EXERCÍCIO ESCRITO: Transcreva do texto sobre o perfil moral dos brasileiros tudo o que vai desde "A distribuição varia" até "e da educação.", sem alterar nada.

TRECHO DA PÁGINA:
No dia a dia, princípios sólidos e simples funcionariam melhor, como emerge da distinção observada entre os impactos sociais daqueles que incorporam princípios morais e os psicopatas, com a sua sanha característica pela maximização utilitária. Como tende a ser o caso em debates longevos, ambas as correntes têm sua dose de razão.

Menos importante que tomar partido é mapear se e como essas tendências permeiam a vida dos brasileiros. Essa foi a premissa de um estudo que desenhamos e que foi levado a campo pela divisão de neurociências do Instituto Locomotiva.

O perfil moral brasileiro

Participaram do estudo 1.700 pessoas, distribuídas de acordo com os critérios sociodemográficos do IBGE, com grau de confiança de 95% e margem de erro de 2%. O experimento foi conduzido a partir de uma plataforma digital, o Instituto Locomotiva, proprietária de neurociências e dinâmicas comportamentais. Os testes aconteceram em outubro de 2022, ao passo que os resultados foram produzidos nos dois meses subsequentes. Trata-se da primeira iniciativa do tipo conduzida no país, e os resultados são inéditos.

Uma de suas baterias contou com um teste de concordância com frases criadas para discriminar aqueles que acreditam que os fins justificam os meios (consequencialistas) daqueles para os quais a intenção possui papel fundamental. Por exemplo: "O comportamento da pessoa que compete agressivamente no mercado financeiro para acumular dinheiro e assim fazer caridade é moralmente aceitável".

De acordo com essa questão, 66% dos brasileiros são predominantemente kantianos, acreditando que "aquilo que determina um comportamento como certo ou errado é o princípio nuclearizado na ação, e não o seu resultado". Os 34% restantes são mais utilitaristas/consequencialistas.

Diferenças de gênero ou raça nas variações

A distribuição varia em termos etários, sendo a ética kantiana mais prevalente entre as pessoas com mais de 40 anos. Nossa interpretação é que as responsabilidades familiares favorecem a incorporação de heurísticas morais simples e amplas, que ajudam a transmitir modelos de conduta por meio da identificação projetiva e da educação.

Outro fator digno de nota é que a hegemonia e a intensidade das inclinações deontológicas variam conforme o tema. As pessoas são mais afeitas a esses princípios em questões que tratam de cooperação (68%), seguidas das de educação dos filhos (60%) e de assuntos financeiros (58%).

EXTRATO DE DADOS:

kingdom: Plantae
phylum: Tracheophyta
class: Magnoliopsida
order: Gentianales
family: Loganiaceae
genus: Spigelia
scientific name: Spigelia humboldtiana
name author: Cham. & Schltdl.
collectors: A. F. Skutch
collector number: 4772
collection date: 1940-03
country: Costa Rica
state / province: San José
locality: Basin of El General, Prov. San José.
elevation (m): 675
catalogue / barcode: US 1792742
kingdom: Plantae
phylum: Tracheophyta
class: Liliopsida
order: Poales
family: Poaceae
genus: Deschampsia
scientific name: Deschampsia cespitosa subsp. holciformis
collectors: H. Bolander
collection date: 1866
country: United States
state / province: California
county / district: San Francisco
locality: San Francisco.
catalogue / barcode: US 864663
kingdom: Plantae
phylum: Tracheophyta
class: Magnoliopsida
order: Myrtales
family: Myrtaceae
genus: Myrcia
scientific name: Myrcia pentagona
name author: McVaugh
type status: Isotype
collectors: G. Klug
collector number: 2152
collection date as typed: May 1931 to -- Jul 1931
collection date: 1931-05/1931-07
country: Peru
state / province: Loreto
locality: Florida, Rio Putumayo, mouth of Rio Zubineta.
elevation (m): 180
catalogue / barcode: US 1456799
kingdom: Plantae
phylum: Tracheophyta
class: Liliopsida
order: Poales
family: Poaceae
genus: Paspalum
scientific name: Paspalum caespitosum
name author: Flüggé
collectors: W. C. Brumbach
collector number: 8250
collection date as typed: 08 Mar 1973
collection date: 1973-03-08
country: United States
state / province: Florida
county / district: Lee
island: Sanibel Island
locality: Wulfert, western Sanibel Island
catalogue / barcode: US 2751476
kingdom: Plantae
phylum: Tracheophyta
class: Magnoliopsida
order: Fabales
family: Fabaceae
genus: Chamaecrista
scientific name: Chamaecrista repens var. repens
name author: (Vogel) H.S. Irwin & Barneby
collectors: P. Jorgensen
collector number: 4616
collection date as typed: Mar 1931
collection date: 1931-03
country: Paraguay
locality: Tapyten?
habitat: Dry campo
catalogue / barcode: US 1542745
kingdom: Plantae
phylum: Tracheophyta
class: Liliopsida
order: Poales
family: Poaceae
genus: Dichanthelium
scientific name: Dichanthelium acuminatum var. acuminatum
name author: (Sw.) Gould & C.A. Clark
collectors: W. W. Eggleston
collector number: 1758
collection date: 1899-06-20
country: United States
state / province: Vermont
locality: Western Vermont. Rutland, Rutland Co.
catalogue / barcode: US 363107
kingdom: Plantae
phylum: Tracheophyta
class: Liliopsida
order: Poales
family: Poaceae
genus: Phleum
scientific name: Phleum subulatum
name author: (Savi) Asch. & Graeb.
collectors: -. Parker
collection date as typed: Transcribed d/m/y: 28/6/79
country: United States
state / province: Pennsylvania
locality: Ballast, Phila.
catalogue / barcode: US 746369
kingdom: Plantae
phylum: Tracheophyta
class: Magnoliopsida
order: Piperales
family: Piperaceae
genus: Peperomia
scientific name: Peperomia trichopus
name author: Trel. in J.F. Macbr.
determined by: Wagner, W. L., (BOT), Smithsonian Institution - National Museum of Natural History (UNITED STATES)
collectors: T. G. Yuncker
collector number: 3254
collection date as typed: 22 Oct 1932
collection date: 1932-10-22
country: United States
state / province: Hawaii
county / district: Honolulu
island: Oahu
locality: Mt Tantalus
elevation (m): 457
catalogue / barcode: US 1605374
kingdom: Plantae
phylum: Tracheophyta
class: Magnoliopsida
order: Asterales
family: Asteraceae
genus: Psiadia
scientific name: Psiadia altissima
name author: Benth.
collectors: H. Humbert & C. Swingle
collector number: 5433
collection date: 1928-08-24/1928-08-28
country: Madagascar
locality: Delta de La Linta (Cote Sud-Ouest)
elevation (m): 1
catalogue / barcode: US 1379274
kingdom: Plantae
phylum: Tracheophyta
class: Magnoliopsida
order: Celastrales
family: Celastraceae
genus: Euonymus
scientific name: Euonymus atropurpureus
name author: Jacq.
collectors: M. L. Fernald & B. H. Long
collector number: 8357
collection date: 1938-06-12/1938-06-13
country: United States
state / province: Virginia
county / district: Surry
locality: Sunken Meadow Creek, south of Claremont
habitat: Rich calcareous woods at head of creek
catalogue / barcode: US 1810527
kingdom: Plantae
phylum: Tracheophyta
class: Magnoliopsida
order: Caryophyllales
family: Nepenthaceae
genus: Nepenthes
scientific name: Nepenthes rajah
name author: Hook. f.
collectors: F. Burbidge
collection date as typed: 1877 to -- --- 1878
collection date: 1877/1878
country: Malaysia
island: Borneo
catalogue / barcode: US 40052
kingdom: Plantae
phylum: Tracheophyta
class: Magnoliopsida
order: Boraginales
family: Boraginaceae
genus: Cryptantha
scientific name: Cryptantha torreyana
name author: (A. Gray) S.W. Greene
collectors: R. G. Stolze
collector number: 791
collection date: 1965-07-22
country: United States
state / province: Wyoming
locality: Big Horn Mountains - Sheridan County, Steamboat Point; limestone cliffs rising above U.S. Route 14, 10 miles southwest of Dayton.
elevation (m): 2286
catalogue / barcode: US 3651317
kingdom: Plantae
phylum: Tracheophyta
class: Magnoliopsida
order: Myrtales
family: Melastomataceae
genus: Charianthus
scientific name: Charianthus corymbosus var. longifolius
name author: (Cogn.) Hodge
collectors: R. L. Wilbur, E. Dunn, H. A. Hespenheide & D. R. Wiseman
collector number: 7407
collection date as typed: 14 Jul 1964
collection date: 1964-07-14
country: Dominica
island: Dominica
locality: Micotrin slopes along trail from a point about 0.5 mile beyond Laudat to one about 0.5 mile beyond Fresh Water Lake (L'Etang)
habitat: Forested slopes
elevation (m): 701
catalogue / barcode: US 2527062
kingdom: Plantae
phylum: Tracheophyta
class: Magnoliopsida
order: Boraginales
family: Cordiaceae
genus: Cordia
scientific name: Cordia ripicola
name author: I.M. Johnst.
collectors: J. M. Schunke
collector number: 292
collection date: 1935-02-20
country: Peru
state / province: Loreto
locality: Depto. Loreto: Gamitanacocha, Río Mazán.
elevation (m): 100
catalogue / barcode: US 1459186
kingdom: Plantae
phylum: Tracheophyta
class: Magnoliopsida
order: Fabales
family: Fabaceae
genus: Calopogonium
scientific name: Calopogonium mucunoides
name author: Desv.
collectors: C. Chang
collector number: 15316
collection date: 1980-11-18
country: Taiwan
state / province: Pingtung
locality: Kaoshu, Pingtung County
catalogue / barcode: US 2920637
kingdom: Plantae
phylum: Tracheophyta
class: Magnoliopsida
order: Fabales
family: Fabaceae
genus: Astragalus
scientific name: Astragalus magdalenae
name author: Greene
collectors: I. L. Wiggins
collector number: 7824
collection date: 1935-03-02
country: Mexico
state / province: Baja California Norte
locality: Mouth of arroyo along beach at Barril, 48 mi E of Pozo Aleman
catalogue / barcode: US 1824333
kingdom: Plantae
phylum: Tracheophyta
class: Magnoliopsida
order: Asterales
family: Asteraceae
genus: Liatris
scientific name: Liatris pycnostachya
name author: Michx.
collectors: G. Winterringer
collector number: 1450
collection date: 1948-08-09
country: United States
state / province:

RESPOSTA DA TAREFA:
A distribuição varia em termos etários, sendo a ética kantiana mais prevalente entre as pessoas com mais de 40 anos. Nossa interpretação é que as responsabilidades familiares favorecem a incorporação de heurísticas morais simples e amplas, que ajudam a transmitir modelos de conduta por meio da identificação projetiva e da educação.